**本文**

ズバ抜けて高い撮影性能が評価され、カメラグランプリ2022にも輝いたニコンのフルサイズミラーレス「Z 9」。この春に公開した最新ファームウェアでは、シャッターを押す最大1秒前にさかのぼって決定的瞬間の写真を記録できるプリキャプチャ機能を新たに追加したことが写真ファンの間で大いに話題になっています。もともと高性能で定評のあるZ 9にプリキャプチャ機能が加わるとどんなことになるのか、落合カメラマンに多くの実写写真を交えて検証してもらいました。
あのZ 9に「さかのぼり撮影機能」が加わってしまった
ゴールデンウイークを目の前にした2022年4月20日、ニコン「Z 9」が大幅なファームアップを敢行した。その進化の幅は、「1.11」からいきなり「2.00」に飛んだファームウエアバージョンからもうかがい知れようというものだけど、いやぁ、チカラ入ってますなぁ、ニコンさん。さすがは、「あんすっとぱぶる」を標榜するZ 9であります。「もう俺たちのことは止められねぇZっ!!」と表明すると同時に、ここで立ち止まるワケにはいかないとの自覚もあるのでしょう。頼もしい限りです。

**課題**
(A) 本文について、次の問いに答えてください。
(i) Z 9が輝いた賞は何か。
(ii) プリキャプチャ機能では、シャッターを押す最大何秒前までさかのぼって記録できるか。
(iii) 大幅なファームアップが行われたのは何年何月何日か。
(B) 文字列「scientific」を含む行をすべて抽出してください。大文字と小文字は区別します。
後に続く行は本文と関係ありません。

**データ**
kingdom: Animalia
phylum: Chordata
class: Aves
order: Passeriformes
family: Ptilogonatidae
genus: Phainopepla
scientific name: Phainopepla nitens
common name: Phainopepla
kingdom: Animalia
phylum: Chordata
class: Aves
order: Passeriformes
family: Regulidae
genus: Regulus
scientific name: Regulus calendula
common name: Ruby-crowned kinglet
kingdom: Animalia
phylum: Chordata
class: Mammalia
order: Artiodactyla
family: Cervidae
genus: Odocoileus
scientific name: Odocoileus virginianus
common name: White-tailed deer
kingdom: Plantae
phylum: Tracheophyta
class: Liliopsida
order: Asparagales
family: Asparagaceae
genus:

**解答例**
(A)
(i) カメラグランプリ2022
(ii) 1秒前
(iii) 2022年4月20日

(B)
scientific name: Phainopepla nitens
scientific name: Regulus calendula
scientific name: Odocoileus virginianus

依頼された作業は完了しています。